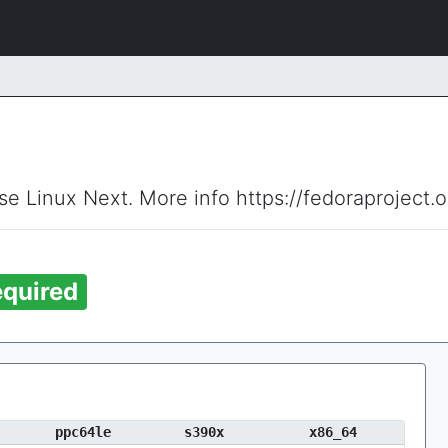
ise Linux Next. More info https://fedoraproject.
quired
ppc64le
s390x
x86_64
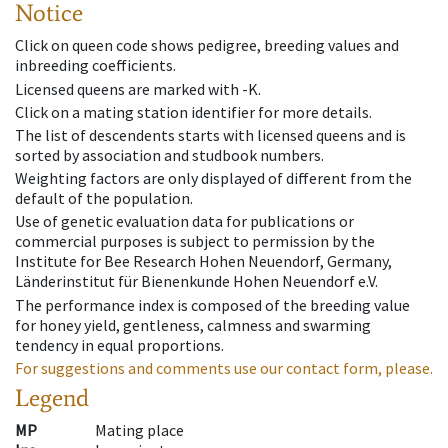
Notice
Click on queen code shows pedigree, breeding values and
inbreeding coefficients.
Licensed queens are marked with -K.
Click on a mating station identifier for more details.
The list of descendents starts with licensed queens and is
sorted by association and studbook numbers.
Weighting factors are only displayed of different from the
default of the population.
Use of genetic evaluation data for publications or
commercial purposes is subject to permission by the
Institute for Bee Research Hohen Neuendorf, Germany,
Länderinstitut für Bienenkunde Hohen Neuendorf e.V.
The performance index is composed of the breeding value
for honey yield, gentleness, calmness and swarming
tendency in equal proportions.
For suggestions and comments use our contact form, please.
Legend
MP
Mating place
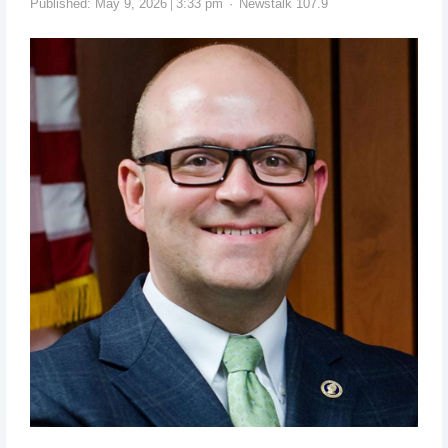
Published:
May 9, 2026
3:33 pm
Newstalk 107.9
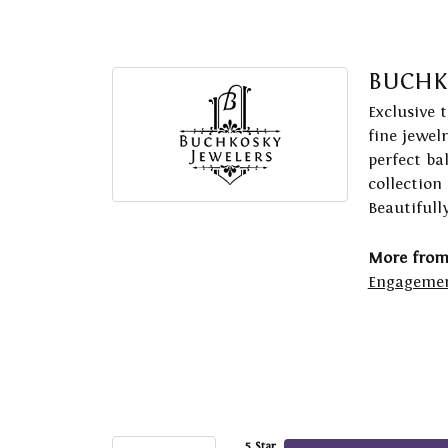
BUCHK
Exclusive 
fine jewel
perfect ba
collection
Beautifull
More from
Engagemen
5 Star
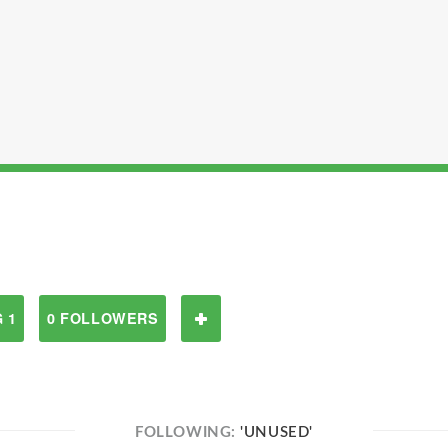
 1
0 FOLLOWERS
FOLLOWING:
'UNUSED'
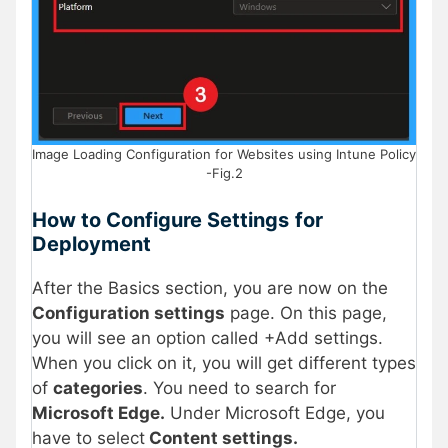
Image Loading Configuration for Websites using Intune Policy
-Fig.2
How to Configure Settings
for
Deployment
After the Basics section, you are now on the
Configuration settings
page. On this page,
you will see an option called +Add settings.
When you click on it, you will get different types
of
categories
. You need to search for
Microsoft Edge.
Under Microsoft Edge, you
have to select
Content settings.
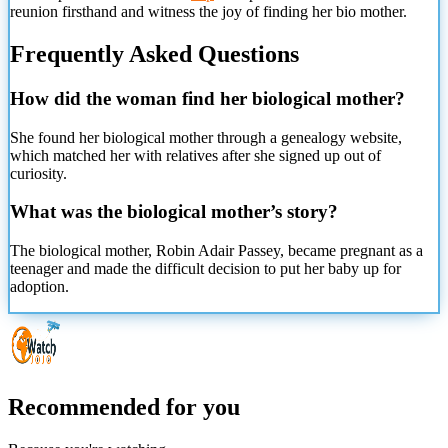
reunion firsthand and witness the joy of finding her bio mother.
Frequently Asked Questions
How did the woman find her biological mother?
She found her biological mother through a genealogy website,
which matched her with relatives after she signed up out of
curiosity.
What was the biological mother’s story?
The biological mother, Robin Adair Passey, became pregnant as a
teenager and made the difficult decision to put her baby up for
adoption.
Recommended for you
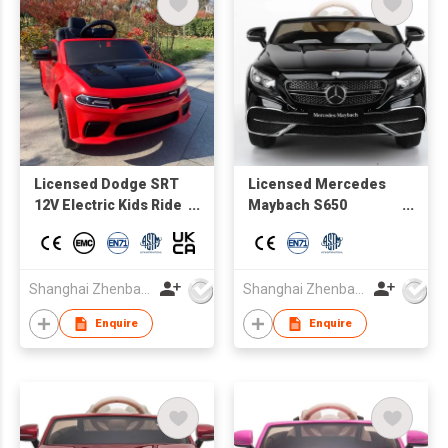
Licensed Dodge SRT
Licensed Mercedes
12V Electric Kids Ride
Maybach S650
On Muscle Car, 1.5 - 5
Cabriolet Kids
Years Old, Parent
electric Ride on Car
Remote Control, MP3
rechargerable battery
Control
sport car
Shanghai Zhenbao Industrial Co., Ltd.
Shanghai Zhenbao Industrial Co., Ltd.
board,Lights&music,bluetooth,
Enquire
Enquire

* * *

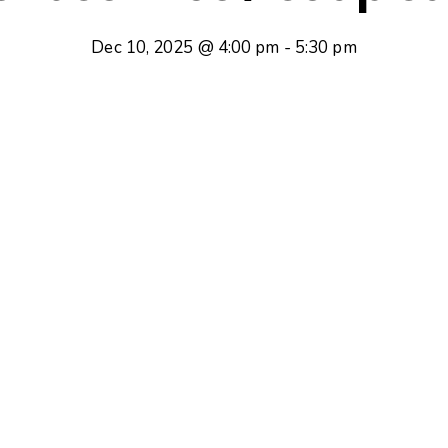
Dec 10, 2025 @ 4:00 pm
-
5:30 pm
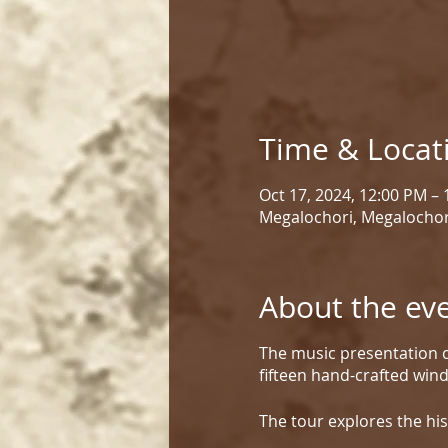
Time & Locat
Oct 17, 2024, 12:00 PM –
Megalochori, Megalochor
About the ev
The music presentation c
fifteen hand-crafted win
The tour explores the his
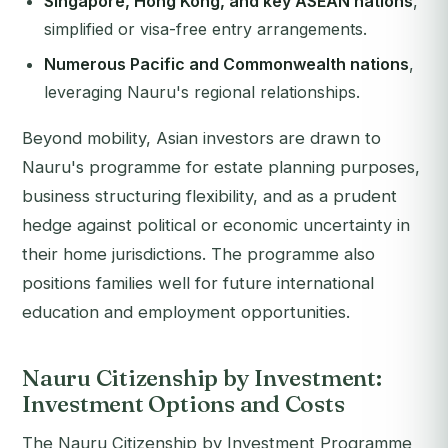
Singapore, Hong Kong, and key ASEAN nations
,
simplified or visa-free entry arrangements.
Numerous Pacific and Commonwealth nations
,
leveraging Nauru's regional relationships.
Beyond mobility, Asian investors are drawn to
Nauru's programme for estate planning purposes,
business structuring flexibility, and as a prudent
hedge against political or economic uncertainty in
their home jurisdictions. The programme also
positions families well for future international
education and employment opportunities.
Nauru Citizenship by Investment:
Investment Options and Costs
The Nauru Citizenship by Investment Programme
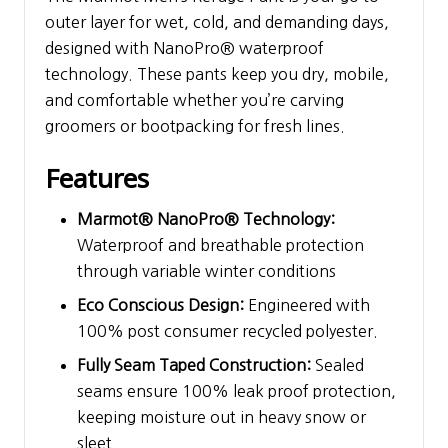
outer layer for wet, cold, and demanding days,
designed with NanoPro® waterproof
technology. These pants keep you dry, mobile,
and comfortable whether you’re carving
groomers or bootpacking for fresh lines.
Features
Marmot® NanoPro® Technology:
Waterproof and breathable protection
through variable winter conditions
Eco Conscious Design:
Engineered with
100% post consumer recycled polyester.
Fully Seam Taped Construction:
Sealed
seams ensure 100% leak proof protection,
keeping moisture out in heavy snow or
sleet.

→ WHAT IS REQUIRED
Give again, exactly as written above, every line from the one holding "ise Linux Next." to the one holding "Licensed queens are marked with -K.", with both ends kept and the pictures left out.

→ ANSWER TO THIS TASK
ise Linux Next. More info https://fedoraproject.
quired
ppc64le
s390x
x86_64
Notice
Click on queen code shows pedigree, breeding values and
inbreeding coefficients.
Licensed queens are marked with -K.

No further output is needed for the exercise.